Near-Zero NRE Bespoke Neural Network Accelerators

← Back to Current ProjectsActive
Duration:2024-Present
Collaborators:University of Michigan
Keywords:
Neural Network AcceleratorsAutomated DesignCompiler TechnologyHardware GenerationChiplet Architecture

Project Vision

Traditional approaches to specialized hardware face fundamental economic barriers: monolithic accelerator designs suffer from prohibitive NRE costs exceeding $500M for 5nm processes, while general-purpose neural network accelerators experience up to 77× energy-delay-product degradation compared to network-specific accelerators. This project develops systematic methodologies for Bespoke Neural Network Accelerators (BNNAs) using chiplet-based architectures that achieve near-monolithic performance while maintaining economic viability.

Our approach establishes a hierarchical co-design framework that simultaneously determines which chiplets should exist and how to optimally arrange them for target applications, fundamentally addressing the chicken-and-egg problem in chiplet-based system design. BNNAs achieve 93.3% of monolithic accelerator performance using just 5-8 strategically selected chiplet types.

Key Research Challenges

Architecture Framework

Chiplet Ecosystem Co-Design: Solving the fundamental chicken-and-egg problem of determining which chiplets should be manufactured while designing systems that require knowing what chiplets are available.

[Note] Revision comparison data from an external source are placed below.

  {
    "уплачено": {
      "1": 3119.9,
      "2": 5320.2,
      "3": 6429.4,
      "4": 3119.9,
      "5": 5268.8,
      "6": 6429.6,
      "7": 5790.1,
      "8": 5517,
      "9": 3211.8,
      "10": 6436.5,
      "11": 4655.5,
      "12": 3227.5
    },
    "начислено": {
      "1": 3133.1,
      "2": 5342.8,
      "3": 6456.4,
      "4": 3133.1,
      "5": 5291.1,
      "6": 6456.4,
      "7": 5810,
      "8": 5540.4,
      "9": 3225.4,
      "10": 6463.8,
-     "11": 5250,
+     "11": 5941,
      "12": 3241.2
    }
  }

Sequential Bottleneck in LLM Decode: Addressing severe underutilization during autoregressive inference where pipeline utilization scales inversely with pipeline depth, limiting effectiveness for the dominant and growing segment of AI workloads.

Tractable Design Space Optimization: Navigating intractably large design spaces for chiplet-based systems while maintaining computational feasibility and near-optimal solutions.

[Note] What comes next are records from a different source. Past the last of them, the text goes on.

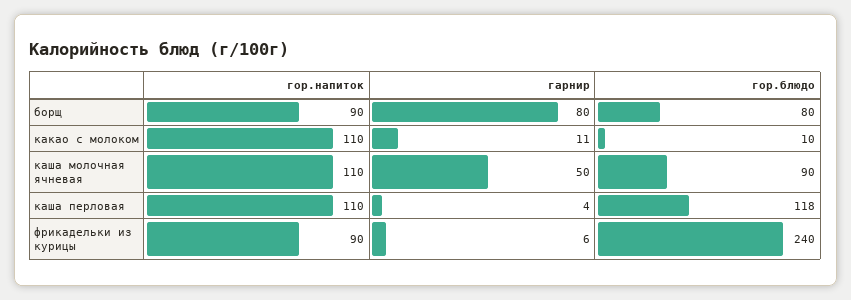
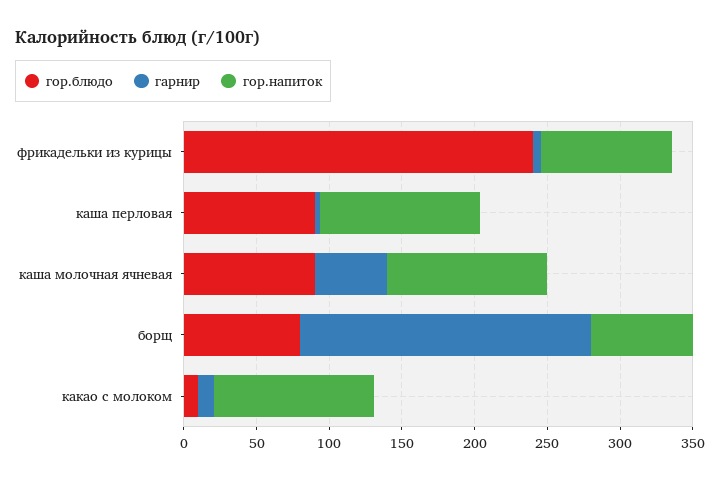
  {
    "гор.напиток": {
-     "борщ": 90,
+     "борщ": 70,
      "какао с молоком": 110,
      "каша молочная ячневая": 110,
      "каша перловая": 110,
      "фрикадельки из курицы": 90
    },
    "гарнир": {
-     "борщ": 80,
+     "борщ": 200,
      "какао с молоком": 11,
      "каша молочная ячневая": 50,
      "каша перловая": 4,
      "фрикадельки из курицы": 6
    },
    "гор.блюдо": {
      "борщ": 80,
      "какао с молоком": 10,
      "каша молочная ячневая": 90,
-     "каша перловая": 118,
+     "каша перловая": 90,
      "фрикадельки из курицы": 240
    }
  }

Economic Viability vs. Performance: Balancing specialization benefits against NRE costs to enable practical deployment of application-specific architectures.

Technical Approach

Pipelined Architectural Template: Constrains the intractably large chiplet design space through layer-level hardware customization within pipeline stages, enabling high-throughput execution with multiple parallelization strategies (tensor, data, fusion).

Hierarchical Co-Design Framework: Simultaneously optimizes chiplet pool composition and accelerator configuration using simulated annealing, genetic algorithms, and novel modified convex-hull algorithm that reduces complexity from intractable EXPTIME to manageable O(n).

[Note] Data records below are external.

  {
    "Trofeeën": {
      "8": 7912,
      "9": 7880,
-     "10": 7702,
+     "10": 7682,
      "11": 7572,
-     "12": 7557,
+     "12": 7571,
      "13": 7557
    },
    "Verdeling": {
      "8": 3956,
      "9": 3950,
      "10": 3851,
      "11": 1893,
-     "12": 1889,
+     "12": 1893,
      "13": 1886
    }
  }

Adaptive Pipeline Templates: Dynamic reconfiguration between prefill-optimized deep configurations and decode-optimized wide configurations to address LLM autoregressive bottlenecks.

Speculative Decoding Integration: Chiplet-aware implementation using draft models to generate candidate tokens in parallel, transforming sequential decode into partially parallel process.

Expected Outcomes

Core BNNA Framework Performance

  • Near-Monolithic Performance: 93.3% of optimal monolithic accelerator performance
  • Economic Advantages: 21.3% energy, 10.7% EDP, and 62.6% EDPC improvements over conventional approaches
  • Chiplet Efficiency: Strategic use of just 5-8 chiplet types to deliver substantial improvements

LLM Decode Optimization Targets

  • Utilization Improvement: >50% utilization improvement for LLM decode phases
  • Pipeline Efficiency: >10× utilization improvement over current pipeline approaches
  • Model Scalability: Validated performance across 7B to 70B+ parameter models
  • Real-time Reconfiguration: Mode switching within microseconds for production deployment

Broader Impact

This research addresses the fundamental inflection point in computing as Moore’s Law scaling ends, establishing systematic methodologies for post-Moore specialization-driven architectures. By solving the economic barriers that prevent widespread adoption of application-specific hardware, BNNAs enable practical deployment of specialized computing across diverse domains.

Beyond AI applications, the techniques for addressing sequential bottlenecks will benefit scientific computing workloads including climate modeling, fluid dynamics, and physical systems simulation. The framework establishes design principles applicable to emerging post-Moore paradigms including chiplet systems, neuromorphic computing, and heterogeneous architectures.

As AI workloads now represent 14% of datacenter power consumption and are projected to reach 27% by 2027, this work directly addresses critical energy efficiency challenges while enabling continued innovation in an era where traditional scaling approaches no longer apply.